Don’t think Firefox is the only culprit in unreliable reporting, though. Anyone who uses Internet Explorer’s save as “Web page, complete” feature to create a local copy for testing purposes isn’t getting an actual copy. Instead of receiving local mirrors of the files found on the Web server, they’re getting a dump from the browser’s internals. So an external style sheet will actually be what the browser computed, not what the author wrote. For example, this:
body {margin: 0; padding: 0;
background: white url(bodybg.gif) 0 0 no-repeat; color: black;
font: small Verdana, Arial, sans-serif;}
…becomes this:
BODY {
PADDING-RIGHT: 0px; PADDING-LEFT: 0px;
BACKGROUND: url(bodybg.gif) white no-repeat 0px 0px;
PADDING-BOTTOM: 0px; MARGIN: 0px; FONT: small Verdana, Arial, sans-serif;
COLOR: black; PADDING-TOP: 0px
}
Okay, so it destroys the authoring style, but it isn’t like it actually breaks anything, right? Wrong. For some reason, despite IE treating the universal selector correctly, any rule that employs a universal selector will lose the universal selector when it’s saved as “Web page, complete”. Thus, this:
#sidebar {margin: 0 74% 3em 35px; padding: 0;}
#sidebar * {margin: 0; padding: 0;}
…becomes this:
#sidebar {
PADDING-RIGHT: 0px; PADDING-LEFT: 0px; PADDING-BOTTOM: 0px;
MARGIN: 0px 74% 3em 35px; PADDING-TOP: 0px
}
#sidebar {
PADDING-RIGHT: 0px; PADDING-LEFT: 0px; PADDING-BOTTOM: 0px;
MARGIN: 0px; PADDING-TOP: 0px
}
Oops. Not only can this mean the local copy renders very differently as compared to the “live” version, it’s also very confusing for anyone who’s saved the page in order to learn from it. Why in the world would anyone write two rules in a row with the same selector? Answer: nobody would. Your tool simply fooled you into thinking that someone did.
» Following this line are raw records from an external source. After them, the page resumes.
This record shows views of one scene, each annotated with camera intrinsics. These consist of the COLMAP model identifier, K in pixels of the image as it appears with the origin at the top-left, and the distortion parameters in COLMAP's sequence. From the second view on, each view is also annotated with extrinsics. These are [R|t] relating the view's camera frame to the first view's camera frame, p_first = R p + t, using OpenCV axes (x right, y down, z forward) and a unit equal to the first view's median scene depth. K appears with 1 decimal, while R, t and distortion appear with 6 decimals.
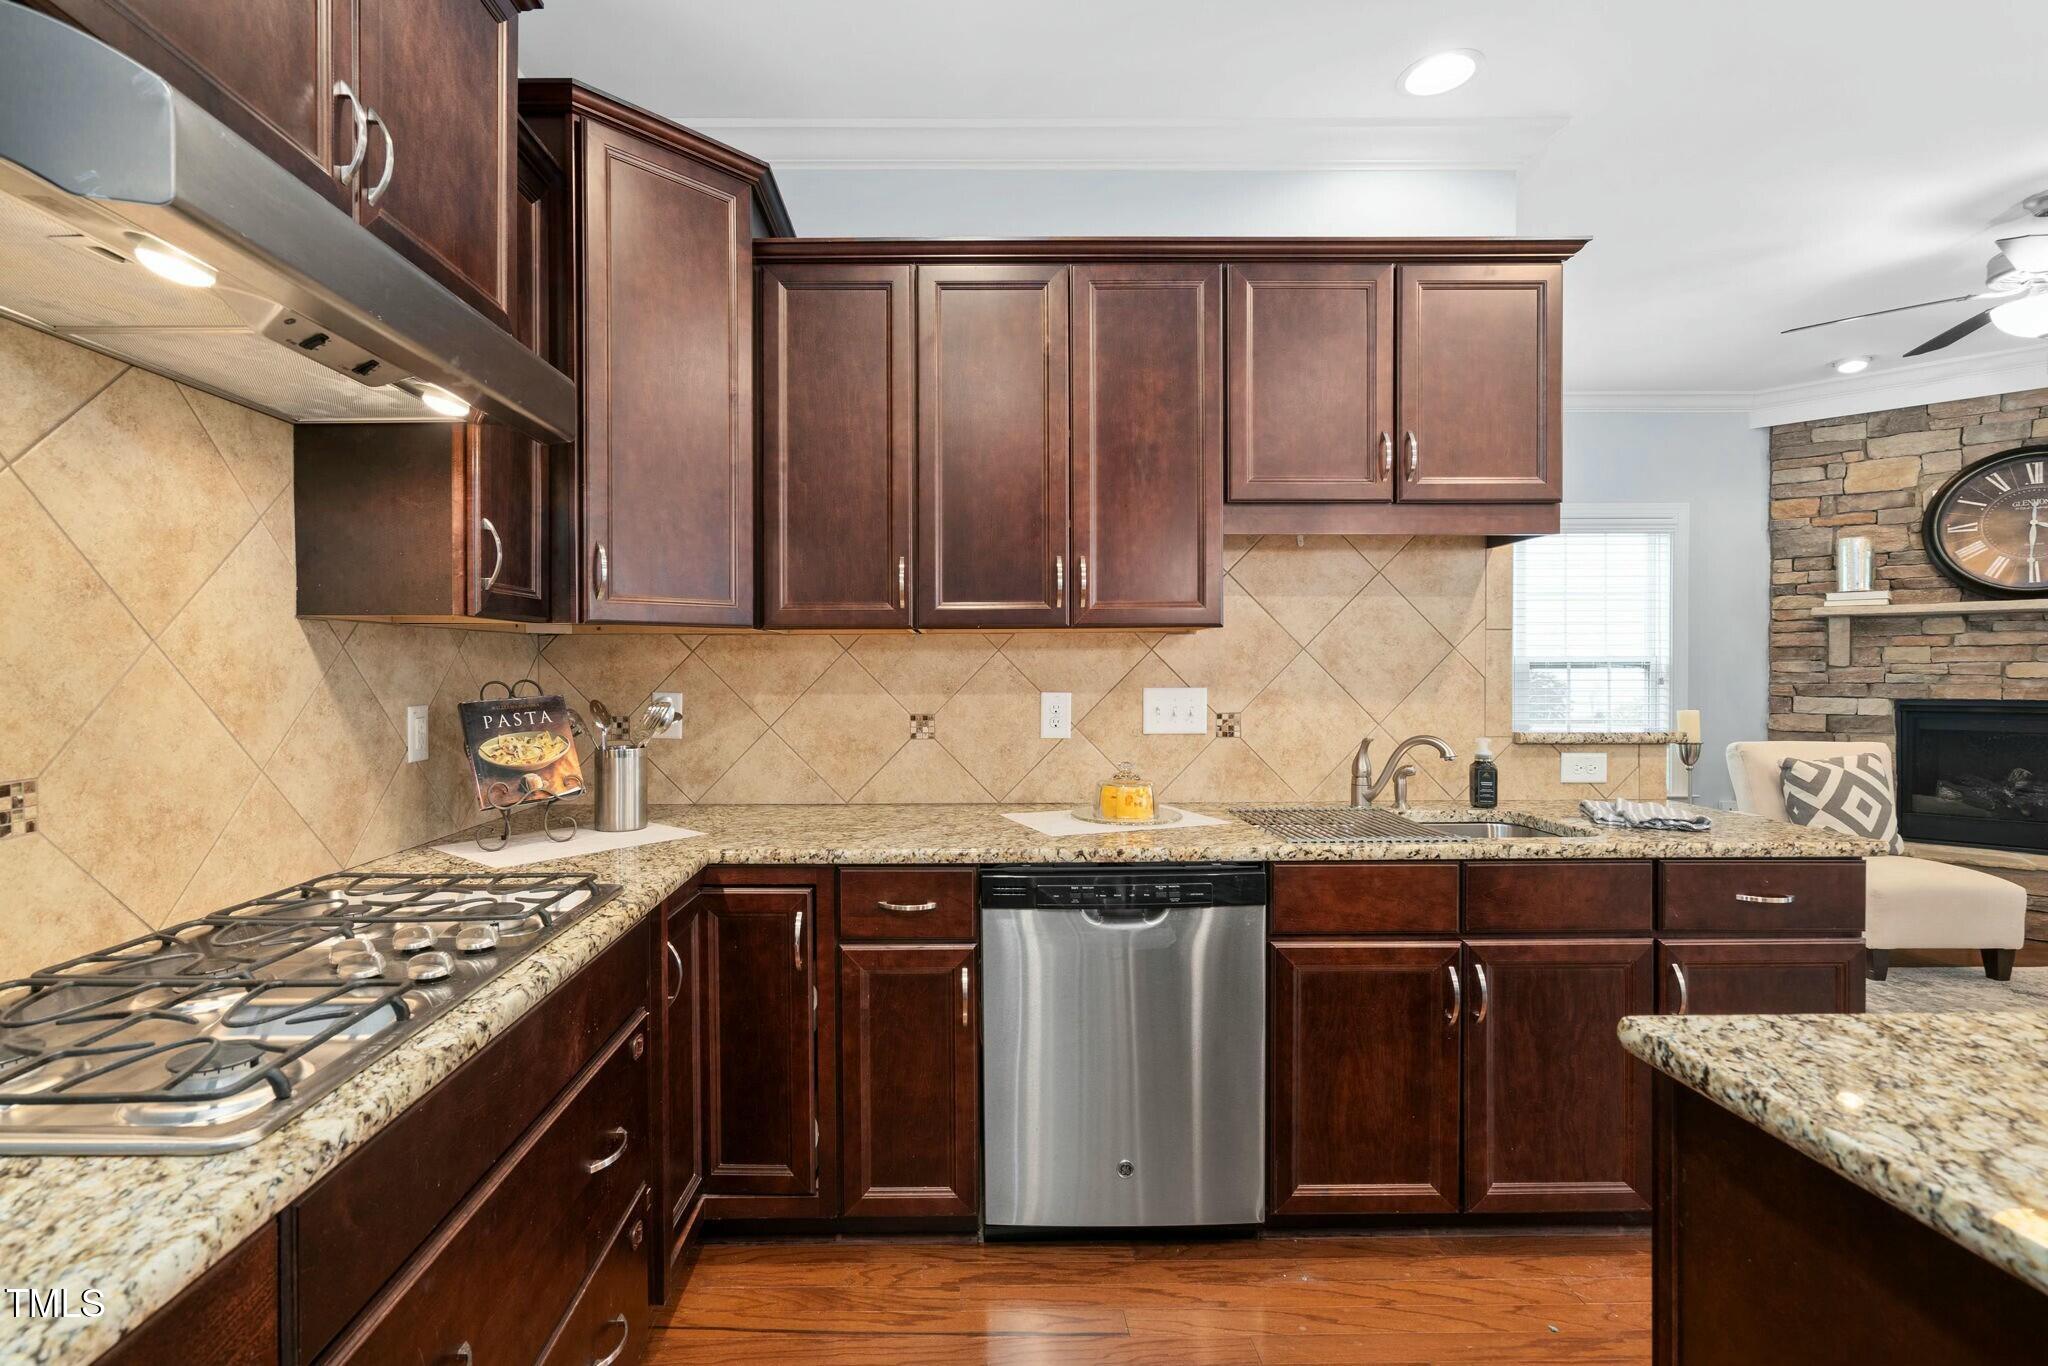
lens RADIAL K [[959.6, 0, 953.0], [0, 959.6, 678.3], [0, 0, 1]] dist [-0.002339, 0.000290]
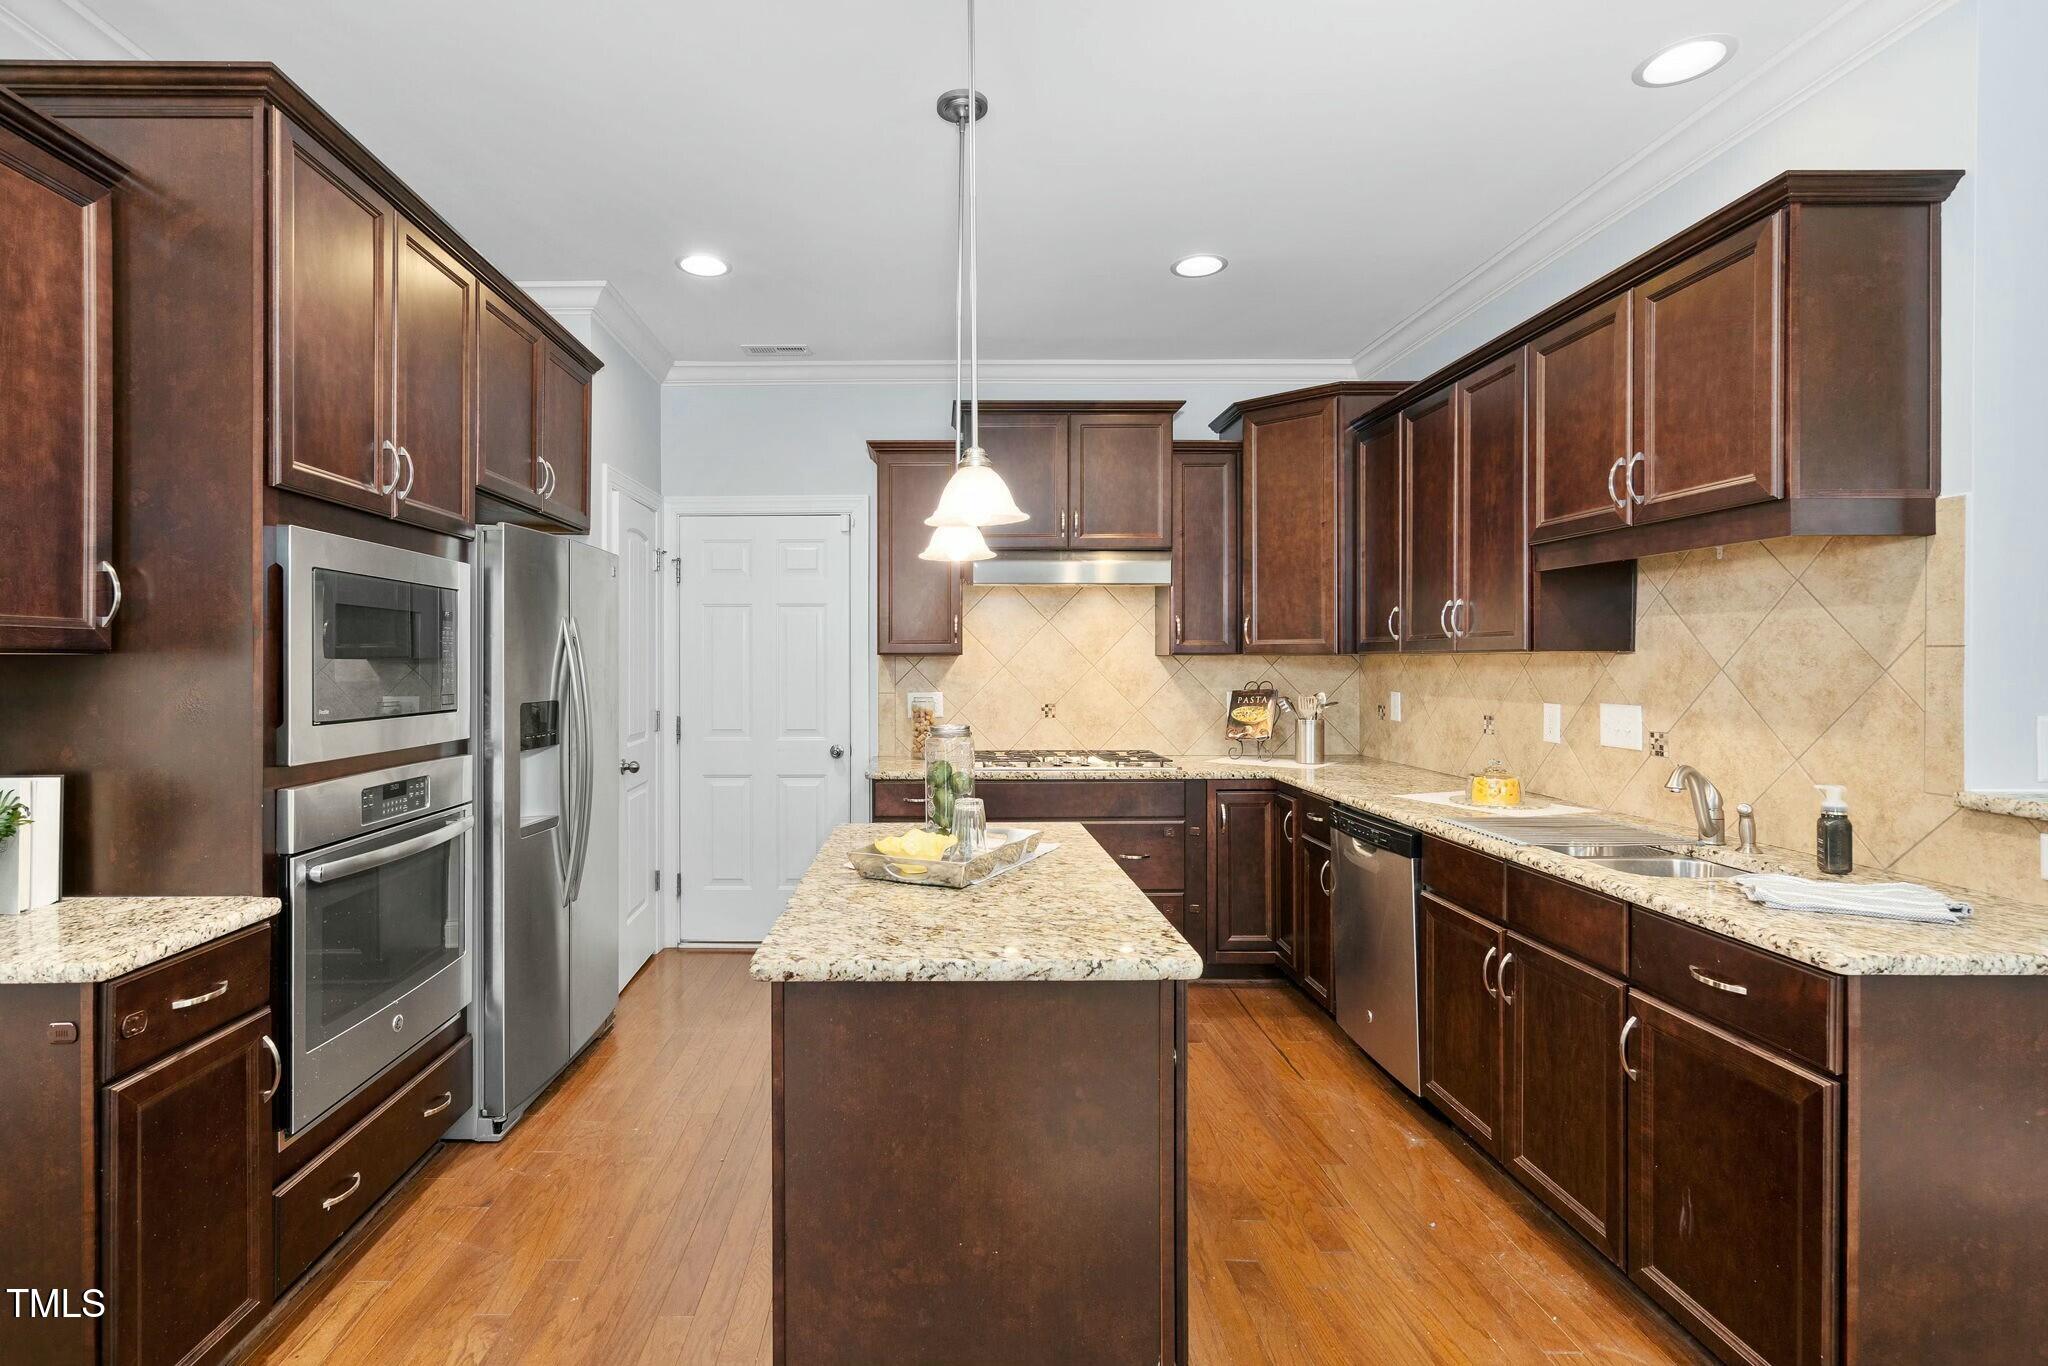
lens RADIAL K [[974.0, 0, 938.4], [0, 974.0, 661.6], [0, 0, 1]] dist [-0.000684, 0.000493]
pose [[0.001861, 0.005592, -0.999983, 1.676498], [-0.012269, 0.999909, 0.005569, -0.044149], [0.999923, 0.012258, 0.001930, 0.313118]]
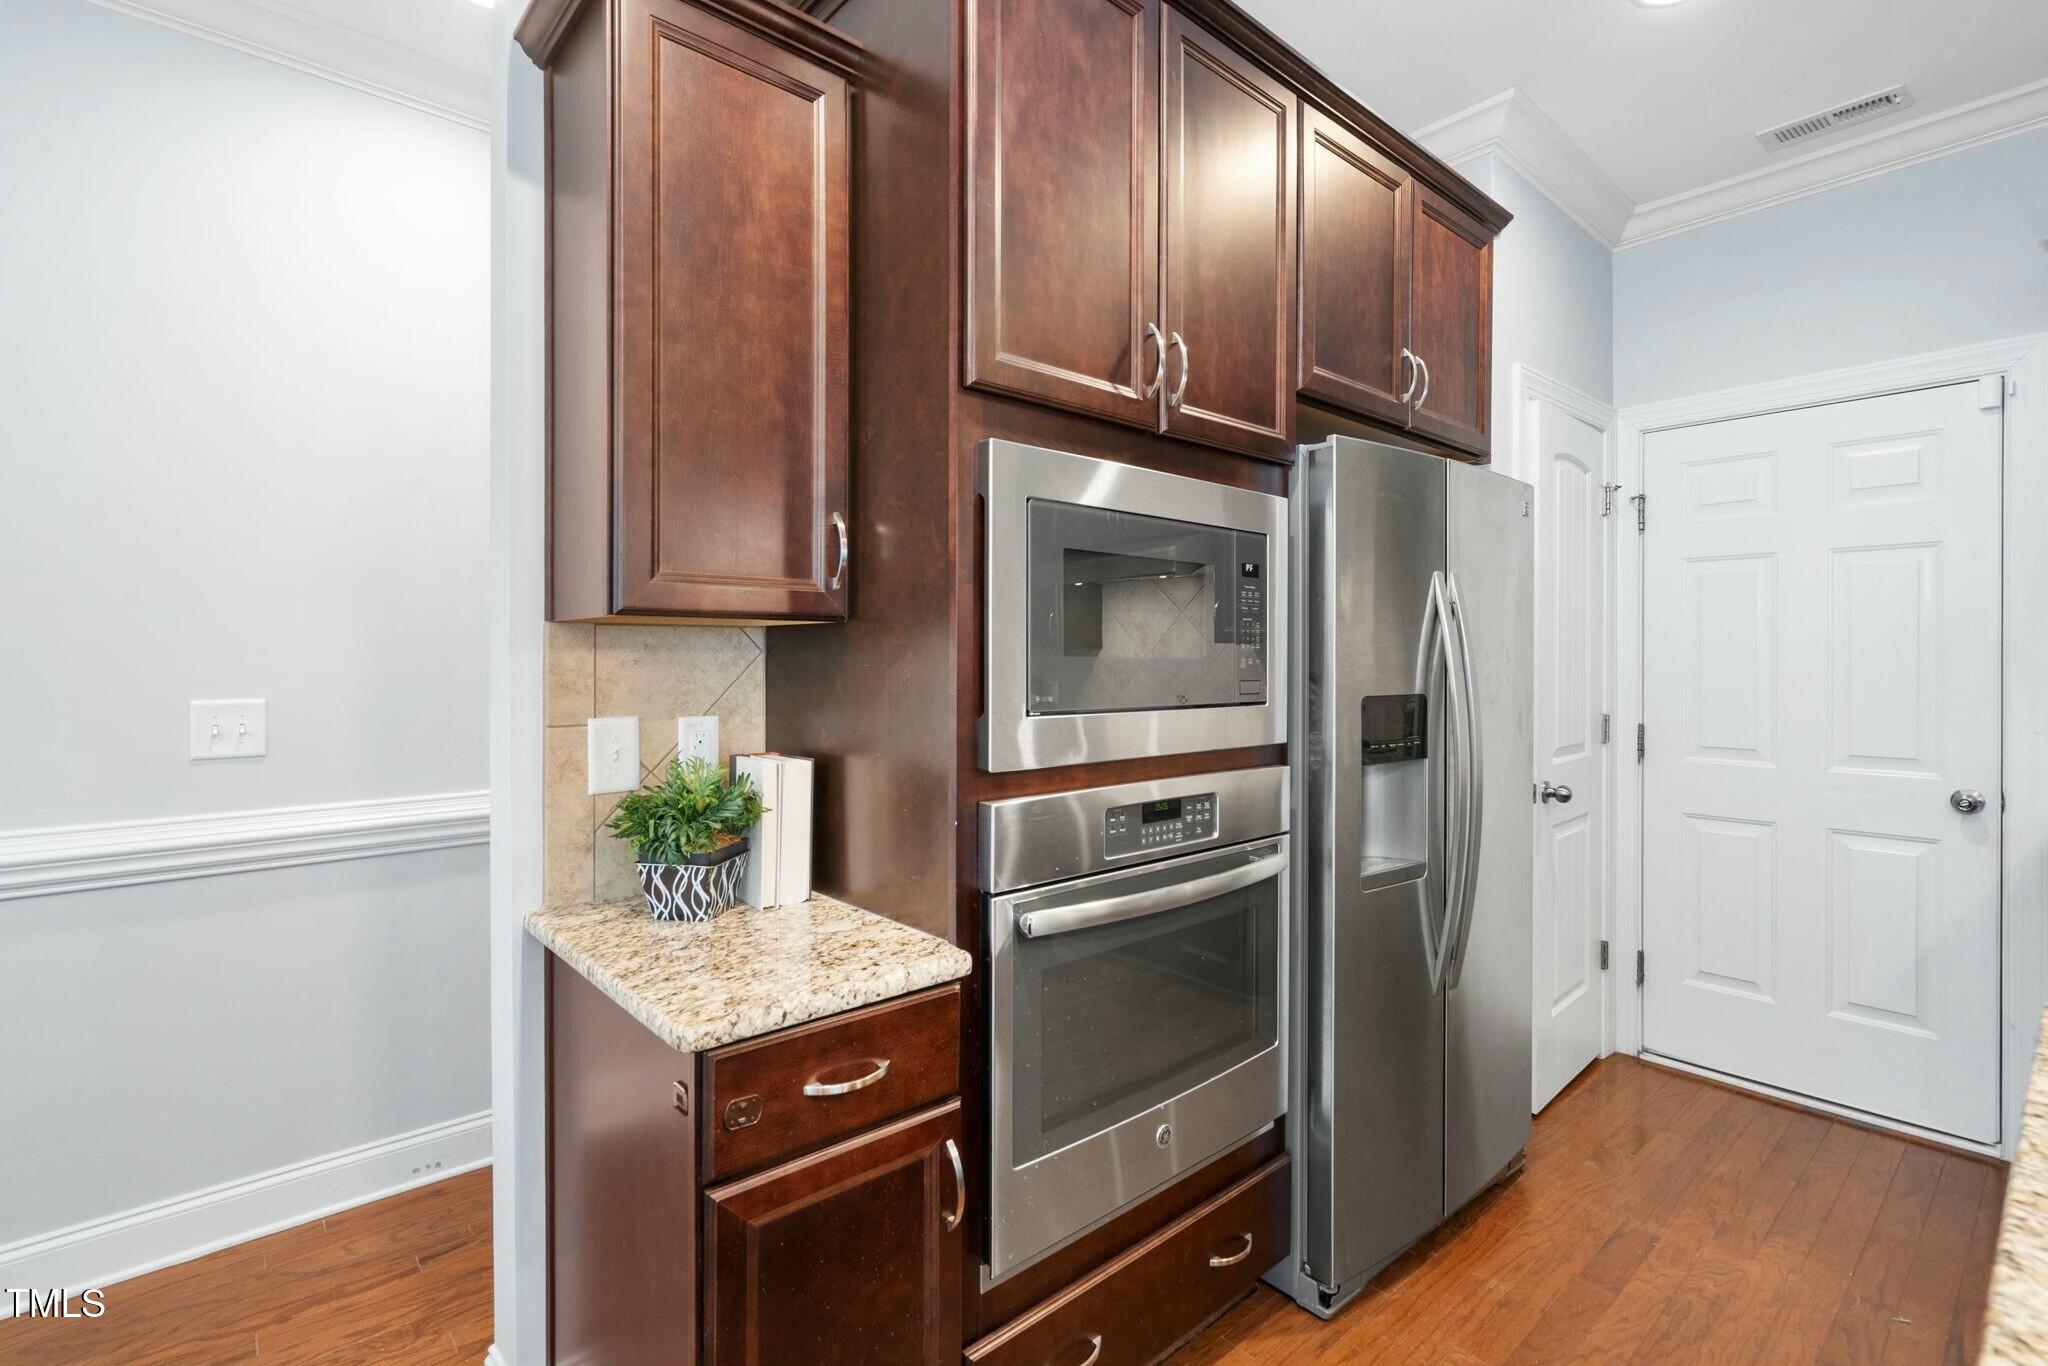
lens RADIAL K [[932.3, 0, 1017.5], [0, 932.3, 659.0], [0, 0, 1]] dist [-0.003221, 0.000064]
pose [[-0.759290, 0.006354, -0.650722, 1.153563], [-0.005270, 0.999860, 0.015912, -0.019827], [0.650732, 0.015511, -0.759149, 0.198817]]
Incidentally, if you want to see the IE-mangled examples I showed in a real live set of files on your hard drive, go save as “Web page, complete” the home page of Complex Spiral Consulting using IE/Win. And from now on, I’ll always put “Web page, complete” in quotes because it’s an inaccurate label. It should really say that IE will save as “Web page, mutated”.
So if you’re Inspecting a page, or viewing a saved copy, remember this: nothing beats seeing the original, actual source with your own eyes. If you see something odd in your local copy, your first step should be to go to the original source and make sure the oddness is really there, and not an artifact of your tools.